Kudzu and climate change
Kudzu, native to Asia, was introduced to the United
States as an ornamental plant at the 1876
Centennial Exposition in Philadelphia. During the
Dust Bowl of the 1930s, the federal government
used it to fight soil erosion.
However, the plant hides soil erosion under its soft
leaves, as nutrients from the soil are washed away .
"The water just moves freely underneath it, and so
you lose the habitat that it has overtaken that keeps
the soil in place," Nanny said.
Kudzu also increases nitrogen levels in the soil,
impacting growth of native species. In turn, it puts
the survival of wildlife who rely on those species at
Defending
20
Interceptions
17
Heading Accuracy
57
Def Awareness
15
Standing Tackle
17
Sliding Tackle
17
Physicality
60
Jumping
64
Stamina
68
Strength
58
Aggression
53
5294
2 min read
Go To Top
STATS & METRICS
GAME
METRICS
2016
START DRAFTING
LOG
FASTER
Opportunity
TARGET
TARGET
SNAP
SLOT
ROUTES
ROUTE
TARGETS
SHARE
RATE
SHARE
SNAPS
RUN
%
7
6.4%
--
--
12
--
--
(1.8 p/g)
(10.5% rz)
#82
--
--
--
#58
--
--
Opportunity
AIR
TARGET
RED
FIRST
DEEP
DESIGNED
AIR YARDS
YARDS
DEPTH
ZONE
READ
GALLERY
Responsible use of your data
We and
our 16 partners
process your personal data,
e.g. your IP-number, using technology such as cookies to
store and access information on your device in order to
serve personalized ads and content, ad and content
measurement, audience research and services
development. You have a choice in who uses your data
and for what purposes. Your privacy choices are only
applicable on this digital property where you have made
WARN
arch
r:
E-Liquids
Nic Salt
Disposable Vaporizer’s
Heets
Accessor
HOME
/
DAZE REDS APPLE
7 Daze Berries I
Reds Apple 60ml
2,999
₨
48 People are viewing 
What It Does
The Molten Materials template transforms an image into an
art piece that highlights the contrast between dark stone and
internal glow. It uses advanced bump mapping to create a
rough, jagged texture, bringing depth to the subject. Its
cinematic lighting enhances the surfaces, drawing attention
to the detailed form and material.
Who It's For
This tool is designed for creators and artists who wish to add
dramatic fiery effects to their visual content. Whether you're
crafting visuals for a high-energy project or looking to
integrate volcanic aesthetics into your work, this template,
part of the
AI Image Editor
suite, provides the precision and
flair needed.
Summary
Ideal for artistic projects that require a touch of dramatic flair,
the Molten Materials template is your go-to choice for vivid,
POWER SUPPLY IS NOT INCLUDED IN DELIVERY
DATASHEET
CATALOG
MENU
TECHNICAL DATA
· · · · ·
* Prompt:
Write out the material exactly as given.

* Answer for the task:
Kudzu and climate change
Kudzu, native to Asia, was introduced to the United
States as an ornamental plant at the 1876
Centennial Exposition in Philadelphia. During the
Dust Bowl of the 1930s, the federal government
used it to fight soil erosion.
However, the plant hides soil erosion under its soft
leaves, as nutrients from the soil are washed away .
"The water just moves freely underneath it, and so
you lose the habitat that it has overtaken that keeps
the soil in place," Nanny said.
Kudzu also increases nitrogen levels in the soil,
impacting growth of native species. In turn, it puts
the survival of wildlife who rely on those species at
Defending
20
Interceptions
17
Heading Accuracy
57
Def Awareness
15
Standing Tackle
17
Sliding Tackle
17
Physicality
60
Jumping
64
Stamina
68
Strength
58
Aggression
53
5294
2 min read
Go To Top
STATS & METRICS
GAME
METRICS
2016
START DRAFTING
LOG
FASTER
Opportunity
TARGET
TARGET
SNAP
SLOT
ROUTES
ROUTE
TARGETS
SHARE
RATE
SHARE
SNAPS
RUN
%
7
6.4%
--
--
12
--
--
(1.8 p/g)
(10.5% rz)
#82
--
--
--
#58
--
--
Opportunity
AIR
TARGET
RED
FIRST
DEEP
DESIGNED
AIR YARDS
YARDS
DEPTH
ZONE
READ
GALLERY
Responsible use of your data
We and
our 16 partners
process your personal data,
e.g. your IP-number, using technology such as cookies to
store and access information on your device in order to
serve personalized ads and content, ad and content
measurement, audience research and services
development. You have a choice in who uses your data
and for what purposes. Your privacy choices are only
applicable on this digital property where you have made
WARN
arch
r:
E-Liquids
Nic Salt
Disposable Vaporizer’s
Heets
Accessor
HOME
/
DAZE REDS APPLE
7 Daze Berries I
Reds Apple 60ml
2,999
₨
48 People are viewing 
What It Does
The Molten Materials template transforms an image into an
art piece that highlights the contrast between dark stone and
internal glow. It uses advanced bump mapping to create a
rough, jagged texture, bringing depth to the subject. Its
cinematic lighting enhances the surfaces, drawing attention
to the detailed form and material.
Who It's For
This tool is designed for creators and artists who wish to add
dramatic fiery effects to their visual content. Whether you're
crafting visuals for a high-energy project or looking to
integrate volcanic aesthetics into your work, this template,
part of the
AI Image Editor
suite, provides the precision and
flair needed.
Summary
Ideal for artistic projects that require a touch of dramatic flair,
the Molten Materials template is your go-to choice for vivid,
POWER SUPPLY IS NOT INCLUDED IN DELIVERY
DATASHEET
CATALOG
MENU
TECHNICAL DATA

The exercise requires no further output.